An den Flanken zieht sich ein U-förmiger, nach vorne offener Blechfalz von einem Radhaus zum anderen. Erkennungsmerkmale am Heck sind der Dachspoiler und der farblich abgesetzte Diffusor, der für eine bessere Luftströmung unter dem Fahrzeugboden sorgen soll. Das Herzstück ist natürlich der Kompressor-Motor, der schon in mehreren Jaguar-Modellen eingesetzt wird. Wobei es durchaus überrascht, dass Jaguar ihn nun auch im Kombi anbietet. Denn der Fünftürer der XF-Reihe wird nur in Europa offeriert und bisher auch nur mit Dieseltriebwerken. Kombi und Diesel – da bekommen sowohl die US-Amerikaner als auch die Chinesen das Grausen. Und gerade in diese beiden Länder verkauft Jaguar die meisten seiner Autos.

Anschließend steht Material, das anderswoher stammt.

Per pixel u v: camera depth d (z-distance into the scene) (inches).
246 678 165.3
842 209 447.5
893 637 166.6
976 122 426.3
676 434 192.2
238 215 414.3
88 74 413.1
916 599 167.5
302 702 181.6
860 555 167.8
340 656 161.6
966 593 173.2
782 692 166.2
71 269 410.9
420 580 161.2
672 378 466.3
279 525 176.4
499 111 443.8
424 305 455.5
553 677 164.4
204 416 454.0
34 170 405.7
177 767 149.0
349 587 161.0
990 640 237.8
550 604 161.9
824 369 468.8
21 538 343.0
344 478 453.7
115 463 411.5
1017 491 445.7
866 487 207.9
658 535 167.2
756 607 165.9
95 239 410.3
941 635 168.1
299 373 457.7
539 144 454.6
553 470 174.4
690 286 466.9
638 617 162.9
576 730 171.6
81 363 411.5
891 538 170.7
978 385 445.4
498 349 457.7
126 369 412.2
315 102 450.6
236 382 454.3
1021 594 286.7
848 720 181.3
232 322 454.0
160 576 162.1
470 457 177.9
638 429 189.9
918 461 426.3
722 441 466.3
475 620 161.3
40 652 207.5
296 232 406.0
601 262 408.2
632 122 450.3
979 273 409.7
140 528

Das elektronisch geregelte Fahrwerk lässt im Zusammenspiel mit der hinteren Luftfederung vergessen, dass hier ein fast zwei Tonnen schweres Dickschiff um enge Kurven manövriert werden muss. Alles läuft leichtfüßig und souverän ab, weil nun mal eine riesige Pferdeherde unter der Haube auf Abruf zum Galopp bereitsteht.

Die aber natürlich gefüttert werden will: Von 12,7 Litern auf 100 Kilometer ist laut Norm die Rede. Im der Praxis wird es wohl schwerfallen, unter der 20-Liter-Marke zu bleiben, wenn man auch nur einen Teil der lauernden Potenz dieses Auto erleben möchte. Niemand gibt soviel Geld aus, um dann Spritspar-Rekorde zu brechen.

Apropos Geld: Angesichts des Preises von 110.450 Euro ist der XFR-S auch entsprechend edel ausgestattet. Viele Feinheiten werden mitgeliefert, wie die elektrische Öffnung der großen Heckklappe, Ledersitze, Touchscreen-Monitor oder eine 380-Watt-Audioanlage. Die Verarbeitung ist bis ins Details liebevoll und gekonnt. Die Liste an lieferbaren Extras verlockt zu weiteren Investitionen.
Auch wenn man die neueste Generation von Assistenzsystemen vergeblich sucht. Zwar gibt es Abstandsradar mit Notbremsfunktion oder einen Toten-Winkel-Sensor, aber um die Highlights der meist deutschen Rivalen schleicht der Jaguar derzeit noch etwas verschämt herum. Auf LED-Licht, halbautomatisches Einparken, Online-Anbindung und einiges andere müssen künftige Kunden verzichten. Auch die Optik des Navigationssystems ist nicht auf dem Stand, den man in der Champions League eigentlich erwartet. Aber was: Den Fans der Raubtier-Marke wird´s egal sein. Solange die Katze nicht das Sausen lässt.